Kanclerz Olaf Scholz przyznał porażkę swojej centrolewicowej Partii Socjaldemokratycznej (SPD) po "gorzkim wyniku wyborczym” w niedzielę.
Główny lider opozycji w Niemczech, Friedrich Merz, ma zostać nowym liderem kraju po tym, jak sondaże exit poll z niedzielnych wyborów federalnych wskazują, że jego centroprawicowa partia CDU zdecydowanie prowadzi.
W kraju trwa liczenie głosów po tym, jak dziesiątki milionów wyborców wzięły udział w kluczowych wyborach, które mają być decydujące dla przyszłości największej gospodarki Europy i największego państwa członkowskiego UE.
Oficjalne i ostateczne wyniki głosowania nie zostały jeszcze ogłoszone. Niemniej jednak obecne sondaże exit poll pokazują, że lider opozycji Friedrich Merz prowadzi w wyborach krajowych i prawdopodobnie zostanie nowym kanclerzem Niemiec.
Oczekuje się, że Merz zdobędzie około 28,5 proc. głosów, co sprawi, że jego CDU będzie najsilniejszą partią w przyszłym Bundestagu.
Merz, komentując wyniki wyborów, powiedział, że jego niemal pewne zwycięstwo wskazuje, iż Niemcy "są znów obecne w Europie” i będą rządzone w sposób niezawodny.
Obecne sondaże exit poll wskazują również, że skrajnie prawicowa partia Alternatywa dla Niemiec (AfD) zmierza do uzyskania najlepszego wyniku w Niemczech dla skrajnie prawicowej partii od czasów II wojny światowej.
Po zakończeniu głosowania, współprzewodnicząca i kandydatka na kanclerza Alice Weidel powiedziała, że jej partia "stała się drugą najsilniejszą siłą” w kraju.

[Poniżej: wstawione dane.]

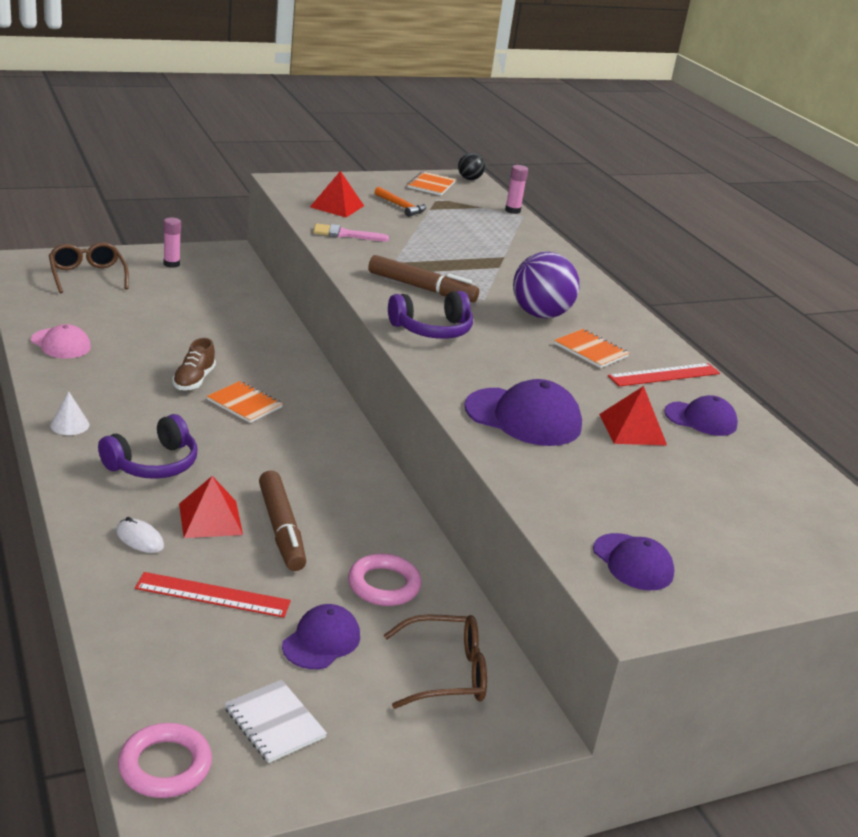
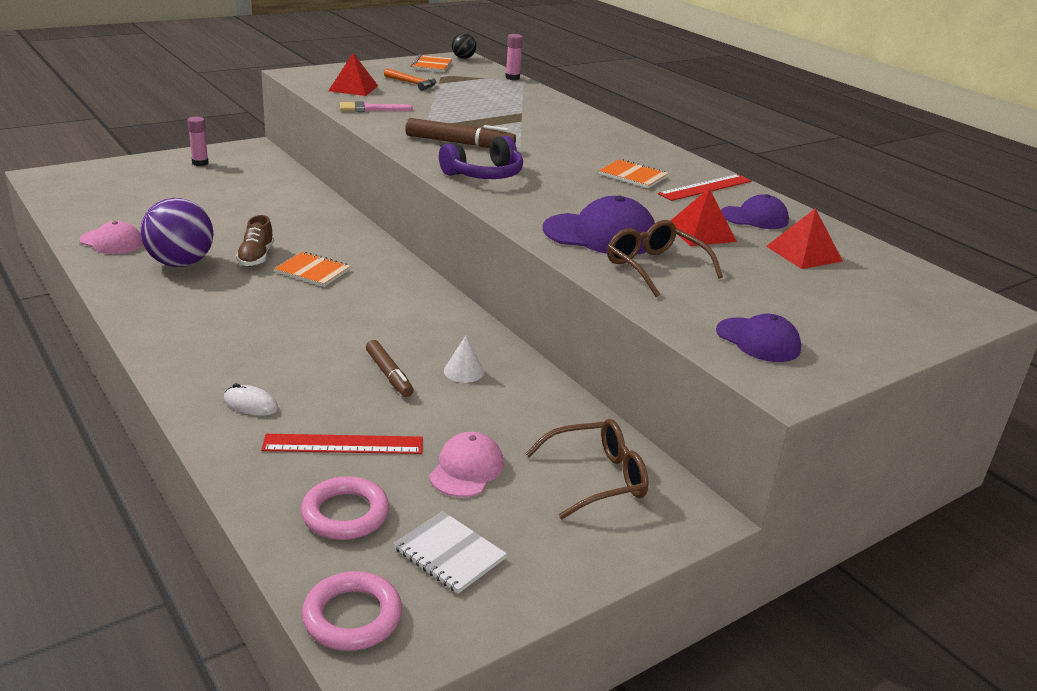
camera: 10 degrees left, 0 degrees up
(69, 425) = (144, 311): white cone -> white cone (464, 371)
(87, 276) = (120, 181): brown glasses -> brown glasses (654, 267)
(153, 464) = (241, 335): purple headphones -> none
(210, 519) = (315, 376): red pyramid -> red pyramid (804, 253)
(281, 529) = (389, 375): brown marker -> brown marker, size x0.65
(321, 641) = (466, 469): purple cap -> pink cap
(384, 585) = (506, 409): pink ring -> pink ring (345, 514)
(540, 314) = (575, 153): purple ball -> purple ball (181, 263)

Weidel powiedziała, że AfD jest "otwarta na negocjacje koalicyjne” z partią Merza i dodała, że "w przeciwnym razie zmiana polityki w Niemczech nie będzie możliwa”.

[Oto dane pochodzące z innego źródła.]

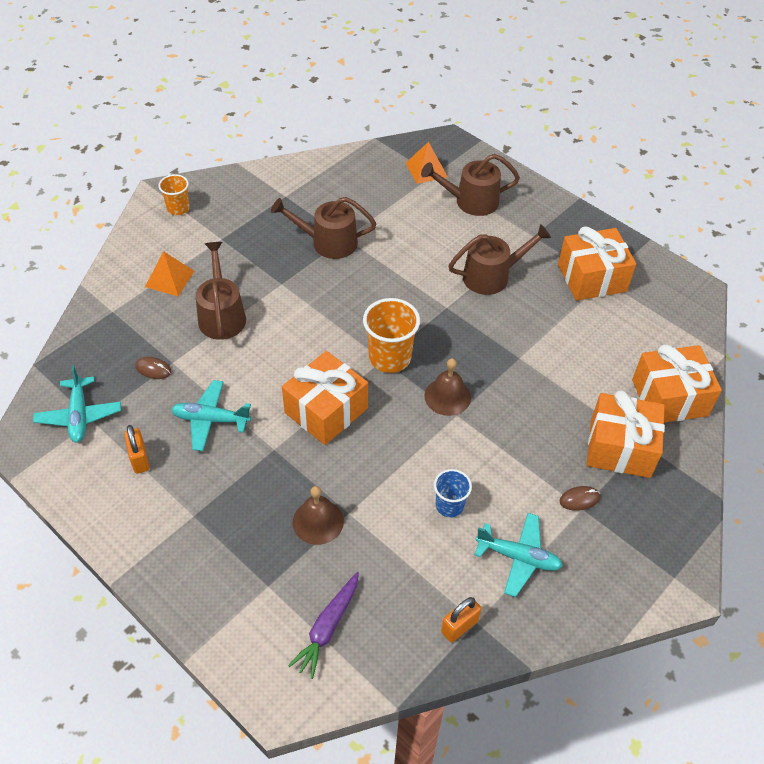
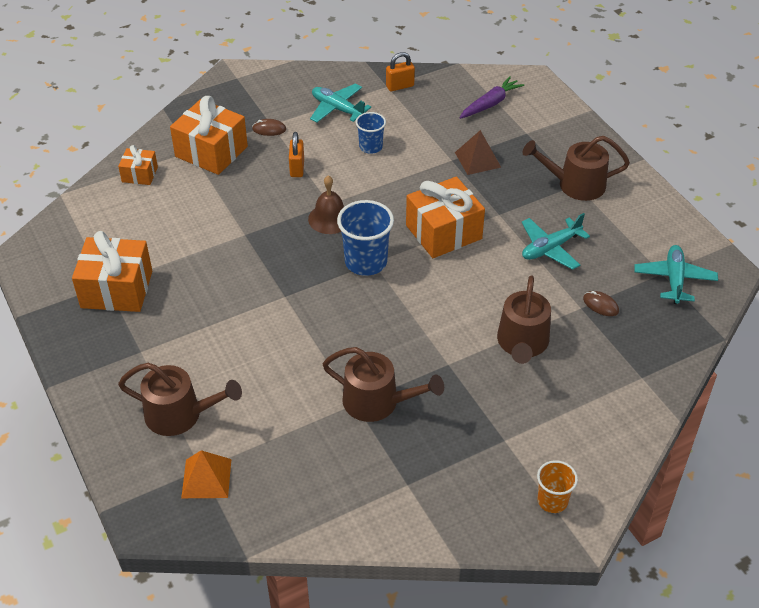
camera: 160 degrees left, 5 degrees down
(139, 459) = (618, 232): orange padlock -> orange padlock (297, 168)
(170, 279) = (574, 401): orange pyramid -> none
(211, 420) = (550, 248): turquoise plane -> turquoise plane turned 120 degrees clockwise
(318, 521) = (477, 159): brown bell -> brown pyramid
(390, 357) = (366, 262): orange cup -> blue cup
(491, 276) = (218, 317): brown watering can -> brown watering can (575, 185)
(669, 398) = (140, 174): orange gift -> orange gift, size x0.54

Z kolei centrolewicowa Partia Socjaldemokratyczna (SPD) obecnego kanclerza Olafa Scholza zmierzają ku najgorszemu wynikowi wyborczemu po II wojnie światowej w wyborach parlamentarnych. Według pierwszych sondaży exit poll przewiduje się, że zajmą trzecie miejsce z wynikiem 16,5 proc.
Scholz już przyznał porażkę po tym, co nazwał "gorzkim wynikiem wyborczym”.
Wynik wyborów oznacza, że 66-letni Scholz zakończy swoją kadencję na stanowisku kanclerza Niemiec, które pełni od grudnia 2021 roku.
Ponad 59 milionów niemieckich wyborców miało prawo głosu w niedzielnych wyborach, które decydowały o wyborze 630 członków Bundestagu, niższej izby parlamentu.